> [Task requirements]:
From the biography of Stanley Wasserman, return verbatim the stretch from "Wasserman started his" through "University in Bloomington.".

> [Extract to read]:
========
- Born: August 29, 1951 (age 75) Louisville, Kentucky, U.S.
- Education: University of Pennsylvania Harvard University
- Known for: Social network analysis Mathematical sociology Network science Multidimensional network
- Awards: J. Parker Bursk Memorial Award in 1973
- Scientific career
- Fields: Statistics
- Workplaces: Indiana University Rudy Professor of Statistics, Psychology, and Sociology National Research University – Higher School of Economics Academic Supervisor
- Doctoral advisor: Frederick Mosteller

= Stanley Wasserman =

American sociologist (born 1951)

Stanley Wasserman (born August 29, 1951) is an American statistician and prior to retirement was the Rudy Professor of Statistics, Psychology, and Sociology at Indiana University Bloomington and the Academic Supervisor of the International laboratory for Applied Network Research at Moscow's National Research University – Higher School of Economics (since 2014). He is known for his work on social network analysis, mathematical sociology, network science and multidimensional networks. In 2017 Wasserman launched the Master's program 'Applied statistics with Network Analysis' at National Research University – Higher School of Economics.

==Biography==
Born in Louisville, Kentucky, Wasserman obtained his BSc in economics from the University of Pennsylvania in 1973, as well as his MA in Business & Applied Economics. He then moved to Harvard University, where he obtained his MA in Statistics in 1974, and his PhD in Statistics in 1977 with the thesis, entitled "Stochastic Models for Directed Graphs" under supervision of Frederick Mosteller.

Wasserman started his career in 1974 at the National Bureau of Economics Research as Research Assistant and System Consultant in Statistics. After a year as an instructor at Harvard University, and as a Visiting Instructor at Carnegie-Mellon University, he started in 1977 as assistant professor at the University of Minnesota. In 1982 he moved to the University of Illinois at Urbana–Champaign, where he was appointed associate professor and in 1988 Professor of Psychology, Statistics, and Sociology. Beginning in 2004 he served as the James H. Rudy Professor of Statistics, Psychology, and Sociology at Indiana University in Bloomington.

Wasserman was awarded the J. Parker Bursk Memorial Award in 1973 while at the University of Pennsylvania. He was elected Fellow of the American Statistical Association in 1991, and Fellow of the American Association for the Advancement of Science in 1996.

==Work==

===Social network analysis===
In their 1994 "Advances in social network analysis," Wasserman and Joseph Galaskiewicz address:
... the issue of how effectively to apply the latest developments in social network analysis to behavioural and social science disciplines. Topics examined include: ways to specify the network contents to be studied; how to select the method for representing network structures; how social network analysis has been used to study interorganizational relations via the resource dependence model; how to use a contact matrix for studying the spread of disease in epidemiology; and how cohesion and structural equivalence network theories relate to studying social influence. The book also offers some statistical models for social support networks.

==Books==
- Wasserman, Stanley, and Faust, Katherine, Social Network Analysis: Methods and Applications (Structural Analysis in the Social Sciences), (First Edition 1994) Cambridge University Press, Cambridge, UK, West 20th St., New York, USA, Melbourne, Madrid, ISBN 978-0521387071
- Wasserman, Stanley, & Galaskiewicz, J.(eds). Advances in Social Network Analysis: Research from the Social and Behavioral Sciences. Newbury Park, CA: Sage Publications.
- Carrington, P., Scott, J., & Wasserman, S. (eds). Models and Methods in Social Network Analysis. New York: Cambridge University Press.
========
> [Provided information]:
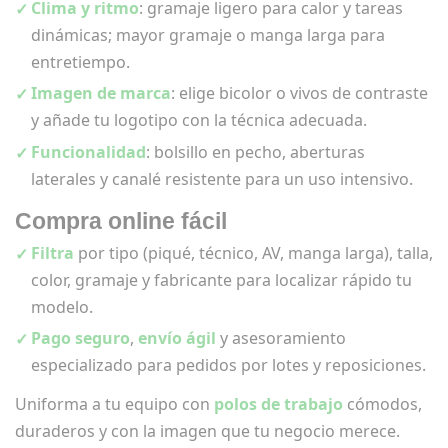
Clima y ritmo
: gramaje ligero para calor y tareas
dinámicas; mayor gramaje o manga larga para
entretiempo.
Imagen de marca
: elige bicolor o vivos de contraste
y añade tu logotipo con la técnica adecuada.
Funcionalidad
: bolsillo en pecho, aberturas
laterales y canalé resistente para un uso intensivo.
Compra online fácil
Filtra
por tipo (piqué, técnico, AV, manga larga), talla,
color, gramaje y fabricante para localizar rápido tu
modelo.
Pago seguro
,
envío ágil
y asesoramiento
especializado para pedidos por lotes y reposiciones.
Uniforma a tu equipo con
polos de trabajo
cómodos,
duraderos y con la imagen que tu negocio merece.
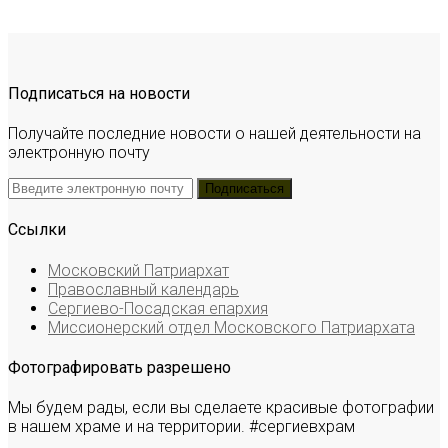
Подписаться на новости
Получайте последние новости о нашей деятельности на
электронную почту
Ссылки
Московский Патриархат
Православный календарь
Сергиево-Посадская епархия
Миссионерский отдел Московского Патриархата
Фотографировать разрешено
Мы будем рады, если вы сделаете красивые фотографии
в нашем храме и на территории. #сергиевхрам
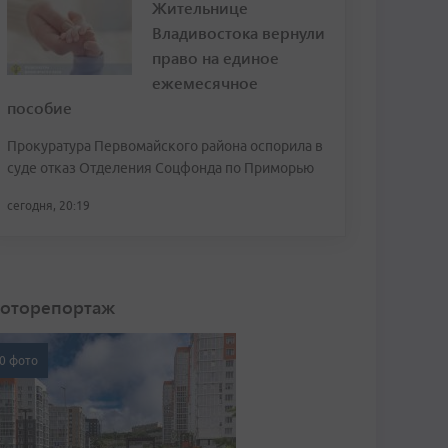
Жительнице
Владивостока вернули
право на единое
ежемесячное
пособие
Прокуратура Первомайского района оспорила в
суде отказ Отделения Соцфонда по Приморью
сегодня, 20:19
оторепортаж
0 фото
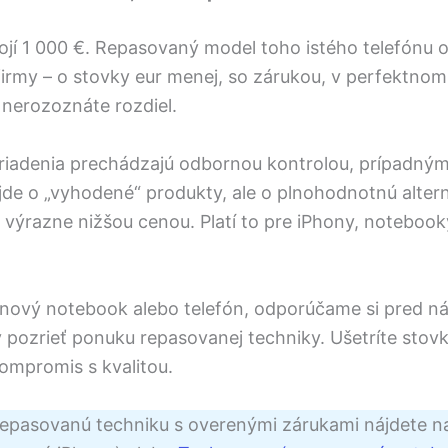
ojí 1 000 €. Repasovaný model toho istého telefónu 
firmy – o stovky eur menej, so zárukou, v perfektnom
 nerozoznáte rozdiel.
iadenia prechádzajú odbornou kontrolou, prípadným
jde o „vyhodené“ produkty, ale o plnohodnotnú alter
 výrazne nižšou cenou. Platí to pre iPhony, notebooky
 nový notebook alebo telefón, odporúčame si pred 
 pozrieť ponuku repasovanej techniky. Ušetríte stovk
 kompromis s kvalitou.
epasovanú techniku s overenými zárukami nájdete na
========
> [Response area]:
Wasserman started his career in 1974 at the National Bureau of Economics Research as Research Assistant and System Consultant in Statistics. After a year as an instructor at Harvard University, and as a Visiting Instructor at Carnegie-Mellon University, he started in 1977 as assistant professor at the University of Minnesota. In 1982 he moved to the University of Illinois at Urbana–Champaign, where he was appointed associate professor and in 1988 Professor of Psychology, Statistics, and Sociology. Beginning in 2004 he served as the James H. Rudy Professor of Statistics, Psychology, and Sociology at Indiana University in Bloomington.